Records to process —
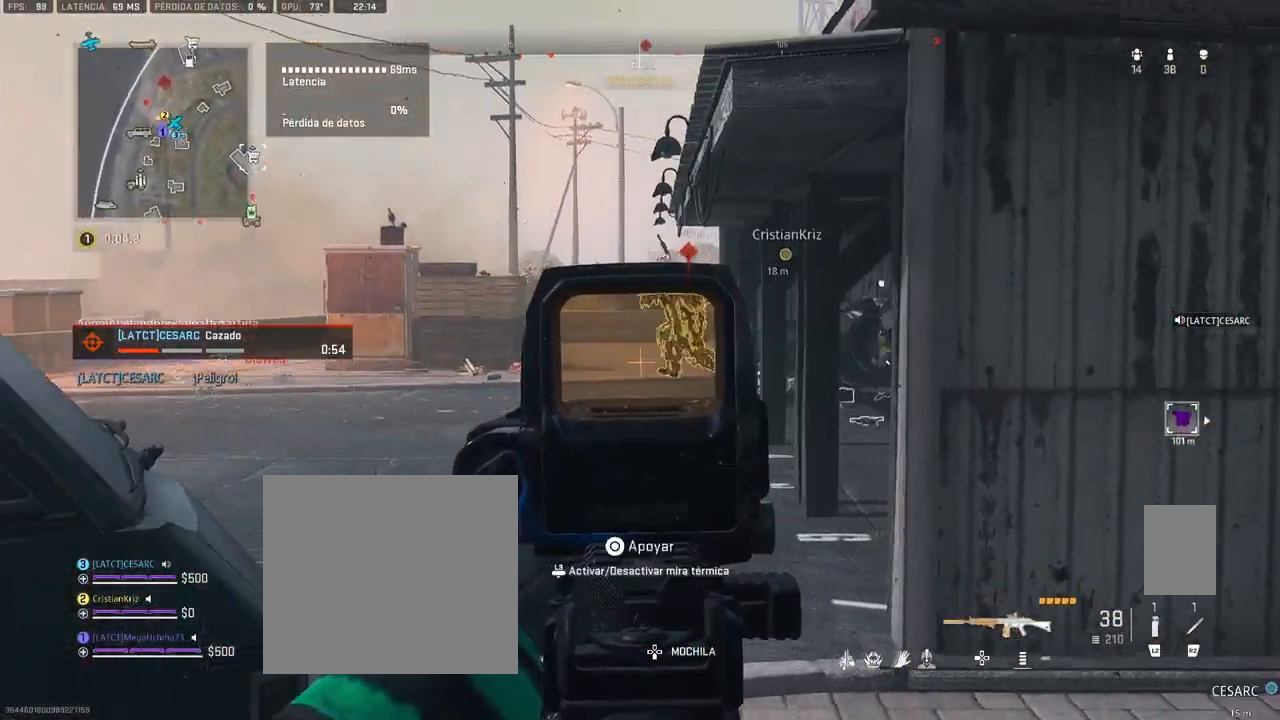
{"buttons": ["L1", "R1"], "left_stick": "up", "right_stick": "down-right", "events": [[200, "right_stick", "up"], [283, "R1", "down"], [317, "left_stick", "up"], [417, "right_stick", "center"], [500, "right_stick", "down-right"]]}
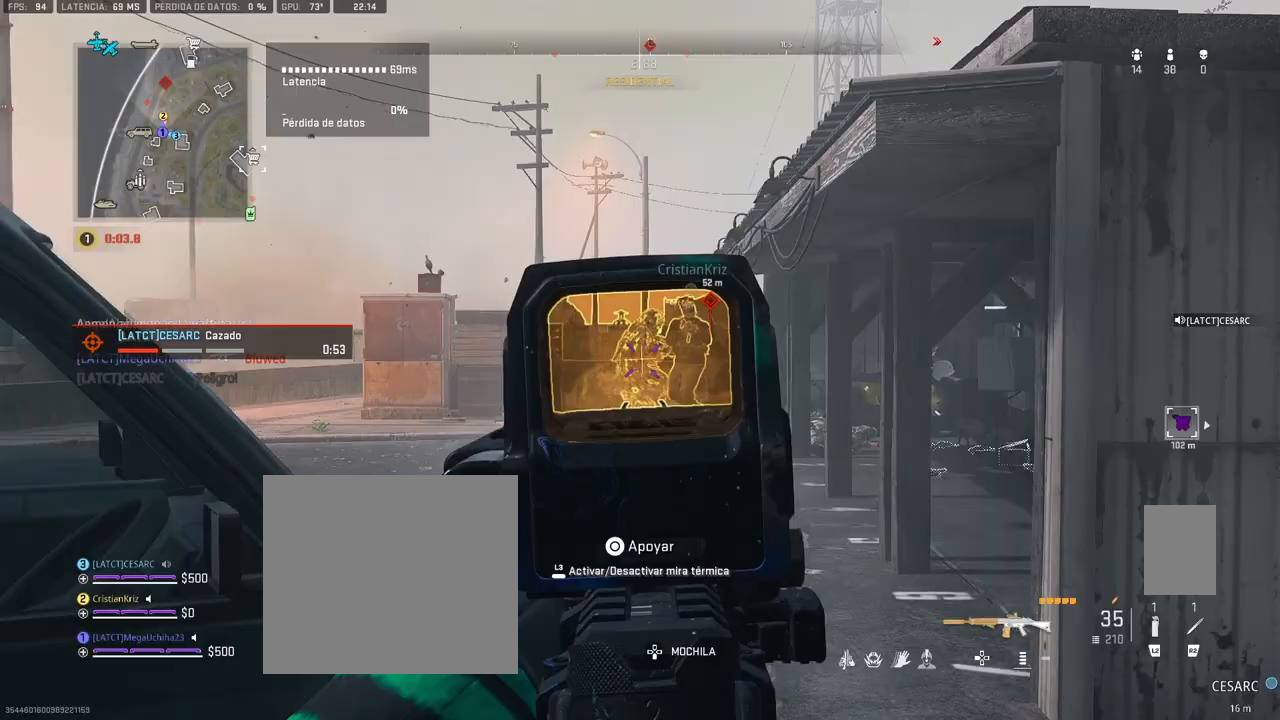
{"buttons": ["L1", "R1"], "left_stick": "center", "right_stick": "center", "events": [[67, "left_stick", "up-left"], [183, "right_stick", "center"], [333, "right_stick", "down"], [367, "left_stick", "center"], [500, "right_stick", "center"]]}
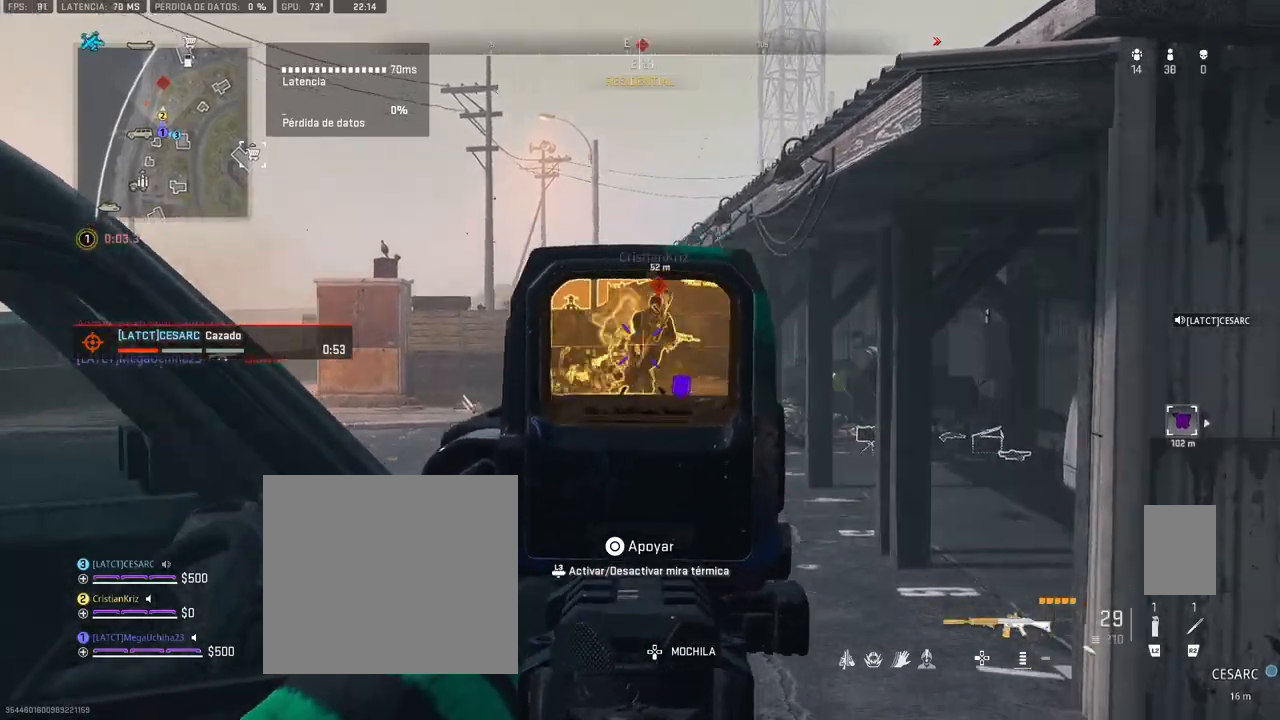
{"buttons": ["L1", "R1"], "left_stick": "up-left", "right_stick": "down", "events": [[133, "right_stick", "down"], [233, "left_stick", "up-left"], [267, "right_stick", "down-right"], [400, "right_stick", "down"]]}
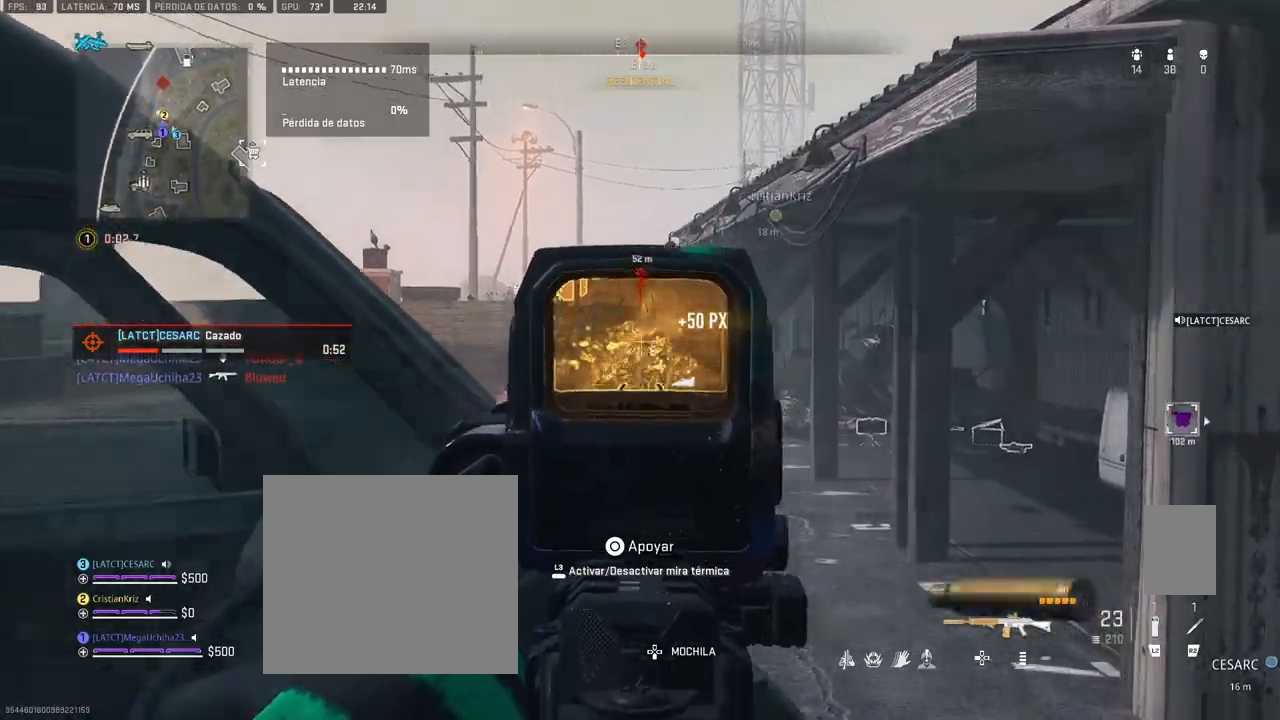
{"buttons": ["L1", "R1"], "left_stick": "up", "right_stick": "up", "events": [[50, "left_stick", "up-right"], [167, "left_stick", "up"], [367, "right_stick", "center"], [467, "right_stick", "up"]]}
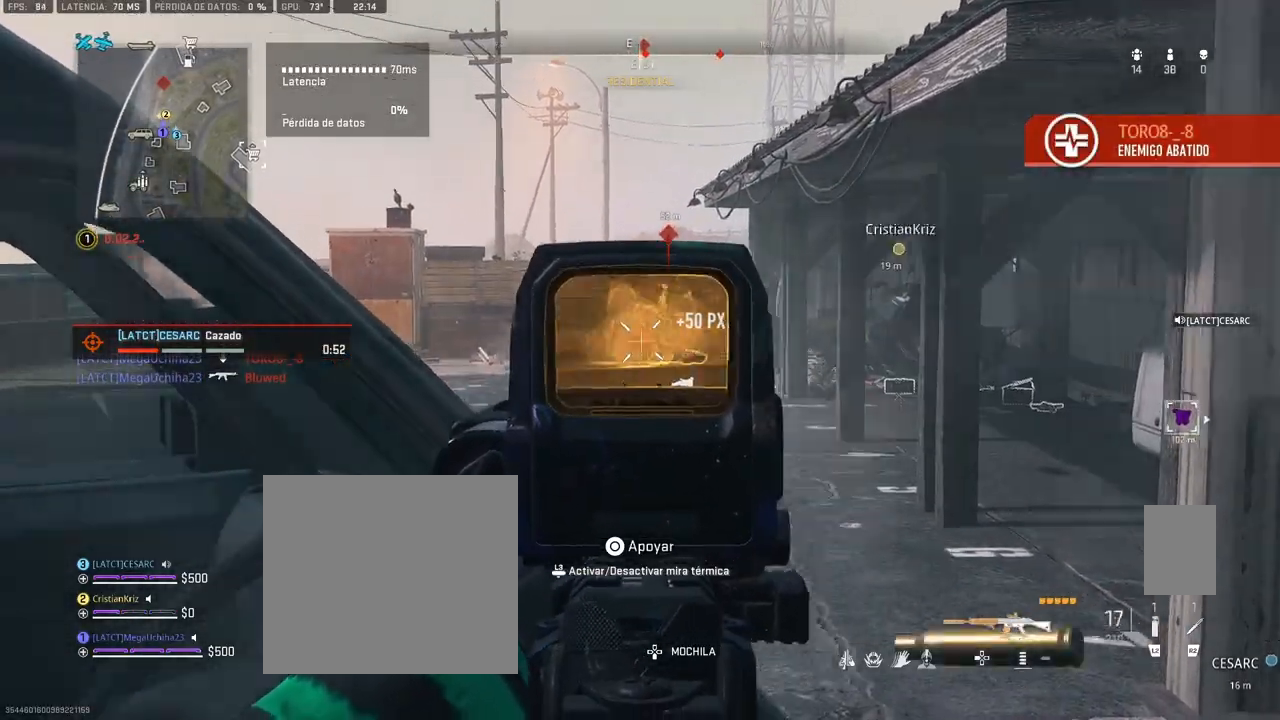
{"buttons": ["SQUARE"], "left_stick": "left", "right_stick": "center", "events": [[67, "right_stick", "center"], [133, "right_stick", "down"], [300, "right_stick", "center"], [367, "L1", "up"], [383, "R1", "up"], [400, "left_stick", "left"], [467, "SQUARE", "down"]]}
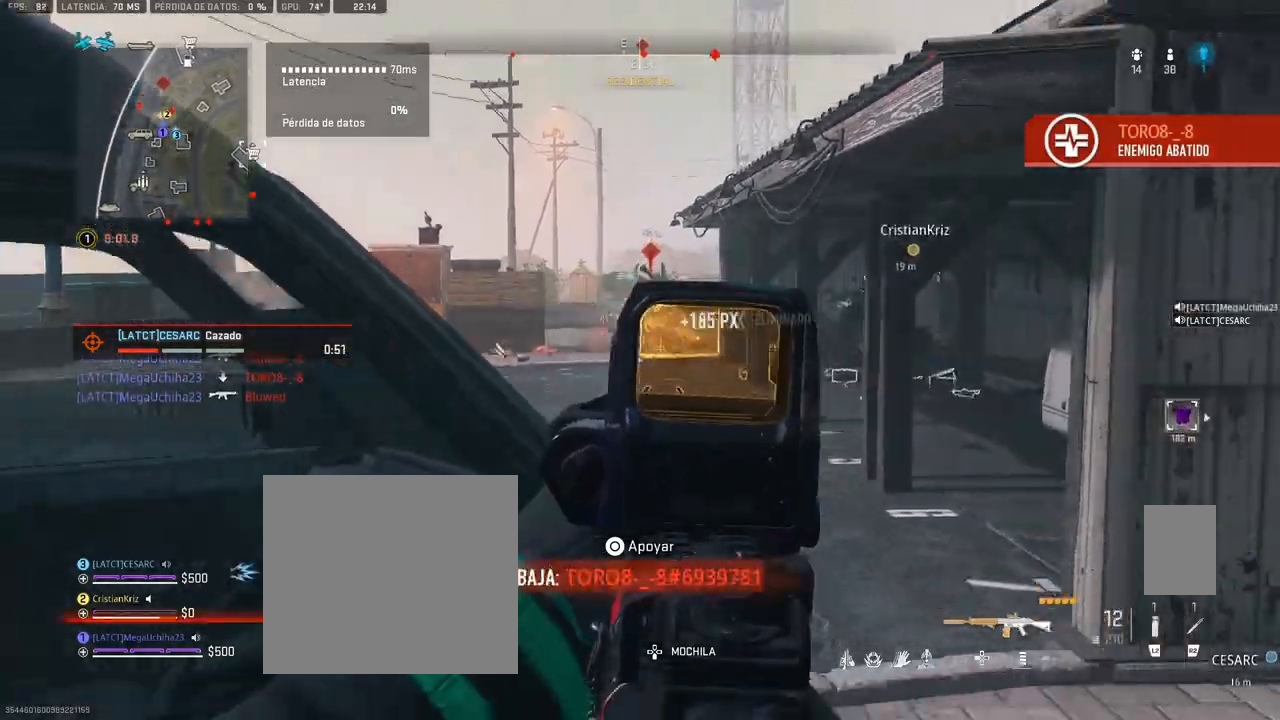
{"buttons": [], "left_stick": "left", "right_stick": "center", "events": [[483, "SQUARE", "up"]]}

Problem to work on — Omit the images; transcribe the listing verbatim.

Written response —
{"buttons": ["L1", "R1"], "left_stick": "up", "right_stick": "down-right", "events": [[200, "right_stick", "up"], [283, "R1", "down"], [317, "left_stick", "up"], [417, "right_stick", "center"], [500, "right_stick", "down-right"]]}
{"buttons": ["L1", "R1"], "left_stick": "center", "right_stick": "center", "events": [[67, "left_stick", "up-left"], [183, "right_stick", "center"], [333, "right_stick", "down"], [367, "left_stick", "center"], [500, "right_stick", "center"]]}
{"buttons": ["L1", "R1"], "left_stick": "up-left", "right_stick": "down", "events": [[133, "right_stick", "down"], [233, "left_stick", "up-left"], [267, "right_stick", "down-right"], [400, "right_stick", "down"]]}
{"buttons": ["L1", "R1"], "left_stick": "up", "right_stick": "up", "events": [[50, "left_stick", "up-right"], [167, "left_stick", "up"], [367, "right_stick", "center"], [467, "right_stick", "up"]]}
{"buttons": ["SQUARE"], "left_stick": "left", "right_stick": "center", "events": [[67, "right_stick", "center"], [133, "right_stick", "down"], [300, "right_stick", "center"], [367, "L1", "up"], [383, "R1", "up"], [400, "left_stick", "left"], [467, "SQUARE", "down"]]}
{"buttons": [], "left_stick": "left", "right_stick": "center", "events": [[483, "SQUARE", "up"]]}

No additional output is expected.